Trump. Foto: Reprodução/Redes Sociais
As recentes declarações do presidente dos Estados Unidos, Donald Trump, provocaram reações de diversos integrantes e parceiros do Brics. No domingo, 6 de julho, Trump publicou em sua rede Truth Social que os países que adotarem "políticas antiamericanas" alinhadas ao Brics sofrerão uma tarifa adicional de 10% sobre suas exportações para os EUA. "Não haverá exceções a esta política", escreveu.
A resposta veio nesta segunda-feira, 7 de julho, com membros do bloco expressando desconforto com a retórica americana. Os países enfatizaram que a aliança não tem caráter antagônico e visa promover cooperação multilateral.
O Kremlin foi um dos primeiros a responder à declaração de Donald Trump. O porta-voz Dmitry Peskov afirmou que o Brics não atua contra outros países e tem como base uma visão compartilhada de colaboração soberana.
"De fato, vimos essas declarações do presidente Trump, mas é muito importante observar aqui que a singularidade de um grupo como o Brics é que ele é um grupo de países que compartilham abordagens comuns e uma visão de mundo comum sobre como cooperar com base em seus próprios interesses", afirmou Peskov.
A China também se posicionou. Por meio de sua porta-voz do Ministério das Relações Exteriores, Mao Ning, o governo chinês declarou que se opõe ao uso de tarifas como instrumento de pressão política.
"O uso de tarifas como ferramenta de coerção não beneficia nenhuma parte e fere os princípios do livre comércio", disse Mao. Ela reforçou que a China defende um sistema internacional baseado em regras e cooperação.
A África do Sul, também integrante do Brics, destacou que não é um país antiamericano. O porta-voz do Ministério do Comércio, Kaamil Alli, afirmou que o país segue comprometido em negociar acordos comerciais com os Estados Unidos.
"Estamos em tratativas desde maio para avançar em um acordo comercial. As conversas continuam construtivas e frutíferas", disse. Ele enfatizou que a relação bilateral continua ativa e que a declaração de Trump não altera a posição da África do Sul.
Parceira recente do Brics, a Malásia também se manifestou. O Ministério do Comércio afirmou que o país adota uma política externa e econômica independente.

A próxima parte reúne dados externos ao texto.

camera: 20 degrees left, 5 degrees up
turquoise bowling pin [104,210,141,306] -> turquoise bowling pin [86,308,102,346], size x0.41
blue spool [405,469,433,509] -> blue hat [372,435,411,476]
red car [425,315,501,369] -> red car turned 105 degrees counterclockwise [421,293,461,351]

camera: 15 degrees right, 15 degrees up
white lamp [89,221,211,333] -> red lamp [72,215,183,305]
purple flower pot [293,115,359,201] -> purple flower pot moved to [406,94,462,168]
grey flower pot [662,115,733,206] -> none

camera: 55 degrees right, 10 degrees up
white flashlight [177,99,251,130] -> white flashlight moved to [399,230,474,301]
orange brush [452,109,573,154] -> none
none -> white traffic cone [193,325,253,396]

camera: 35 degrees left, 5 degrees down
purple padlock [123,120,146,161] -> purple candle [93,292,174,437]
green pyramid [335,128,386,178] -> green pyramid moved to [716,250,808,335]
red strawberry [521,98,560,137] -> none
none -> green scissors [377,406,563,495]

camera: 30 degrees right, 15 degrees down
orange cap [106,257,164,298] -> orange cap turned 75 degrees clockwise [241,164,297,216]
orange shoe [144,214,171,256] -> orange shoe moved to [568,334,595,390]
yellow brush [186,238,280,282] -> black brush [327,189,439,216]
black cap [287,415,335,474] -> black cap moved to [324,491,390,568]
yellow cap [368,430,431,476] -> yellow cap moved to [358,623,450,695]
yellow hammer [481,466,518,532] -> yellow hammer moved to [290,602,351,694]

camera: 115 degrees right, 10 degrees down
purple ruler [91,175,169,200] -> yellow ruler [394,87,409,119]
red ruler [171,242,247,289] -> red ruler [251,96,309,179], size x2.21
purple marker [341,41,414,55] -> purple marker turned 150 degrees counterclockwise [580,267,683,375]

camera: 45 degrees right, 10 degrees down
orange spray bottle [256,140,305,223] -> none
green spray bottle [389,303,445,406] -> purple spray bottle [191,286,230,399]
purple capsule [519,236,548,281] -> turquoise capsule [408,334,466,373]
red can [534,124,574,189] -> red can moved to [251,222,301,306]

"Nosso foco é facilitar o comércio, não o alinhamento ideológico", destacou a nota oficial.
A Malásia foi aceita como parceira do Brics em outubro passado, mas ainda não é membro efetivo. O governo malaio ressaltou que busca manter boas relações com todos os países e que seguirá defendendo o comércio livre e justo.
Formado originalmente por Brasil, Rússia, Índia e China, o Brics ganhou novos membros com o passar dos anos, como África do Sul, Egito, Etópia, Indonésia, Irã e Emirados Árabes Unidos. A expansão do grupo e seu crescente papel geopolítico têm gerado preocupação nos Estados Unidos.
A ameaça de Trump se insere nesse contexto de disputas comerciais e diplomáticas mais amplas. A reação dos países integrantes indica que o bloco pretende manter sua atuação independente e continuar ampliando sua influência global sem romper com parceiros estratégicos.